Center the theory of action. States should develop and refine a theory of action for the accountability system that addresses the system’s goals, the necessary conditions and resources, the actions to be taken, who is responsible for those actions, and the short- and long-term outcomes expected to result. A strong theory of action can guide both the design and evaluation of the system.
Emphasize technical quality. Information is only as good as the underlying data. It’s important to ensure that accountability data are trustworthy and useful for their intended purposes. This requires systematic quality assurance procedures, including both automated checks and human review.
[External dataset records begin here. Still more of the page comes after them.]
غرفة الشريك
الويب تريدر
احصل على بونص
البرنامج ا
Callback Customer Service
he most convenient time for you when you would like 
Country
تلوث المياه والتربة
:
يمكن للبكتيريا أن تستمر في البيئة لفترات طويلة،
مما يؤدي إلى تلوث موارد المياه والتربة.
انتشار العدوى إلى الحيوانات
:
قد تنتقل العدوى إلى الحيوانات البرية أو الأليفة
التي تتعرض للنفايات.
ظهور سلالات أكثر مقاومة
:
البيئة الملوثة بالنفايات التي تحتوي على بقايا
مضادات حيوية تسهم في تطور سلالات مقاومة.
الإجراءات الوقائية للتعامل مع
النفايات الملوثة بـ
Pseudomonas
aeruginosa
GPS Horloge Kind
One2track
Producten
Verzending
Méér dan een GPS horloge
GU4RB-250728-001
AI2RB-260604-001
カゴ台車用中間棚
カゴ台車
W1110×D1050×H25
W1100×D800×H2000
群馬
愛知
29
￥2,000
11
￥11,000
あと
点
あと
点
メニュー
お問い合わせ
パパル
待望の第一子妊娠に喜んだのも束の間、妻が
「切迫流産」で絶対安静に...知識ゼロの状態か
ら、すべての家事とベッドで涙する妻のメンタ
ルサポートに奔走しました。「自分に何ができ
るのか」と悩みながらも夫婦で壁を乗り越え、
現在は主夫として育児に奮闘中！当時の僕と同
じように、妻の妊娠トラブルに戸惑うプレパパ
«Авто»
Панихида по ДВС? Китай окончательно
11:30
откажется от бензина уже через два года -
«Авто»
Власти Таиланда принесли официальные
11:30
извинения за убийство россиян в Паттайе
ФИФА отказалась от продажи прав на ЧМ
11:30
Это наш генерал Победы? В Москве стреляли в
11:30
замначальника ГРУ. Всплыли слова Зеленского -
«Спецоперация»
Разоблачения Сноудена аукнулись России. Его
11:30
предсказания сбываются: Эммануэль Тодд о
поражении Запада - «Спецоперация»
Corroborate across sources of evidence. Using both quantitative data and qualitative evidence from multiple sources and over time will strengthen the findings of the evaluation.
Examine both intermediate and longer-term outcomes. Changes in factors such as planning, resource allocation, instructional focus, and support structures may influence outcomes over time. Good evaluations include both short and longer cycle reviews.
Support transparency. Be clear about methods and findings. Evaluation should not be a compliance or public relations exercise. It should help leaders understand the strengths and limitations of the system.

Inquiries Guided by Evidence

More than a decade after ESSA was passed, and following the pandemic pause, states now have enough experience and information to examine the efficacy of their statewide school accountability systems. It is time to look more closely at the extent to which these systems are working as intended: identifying the schools most in need of support, prompting productive action, avoiding harmful unintended consequences, and contributing to improved outcomes for all students.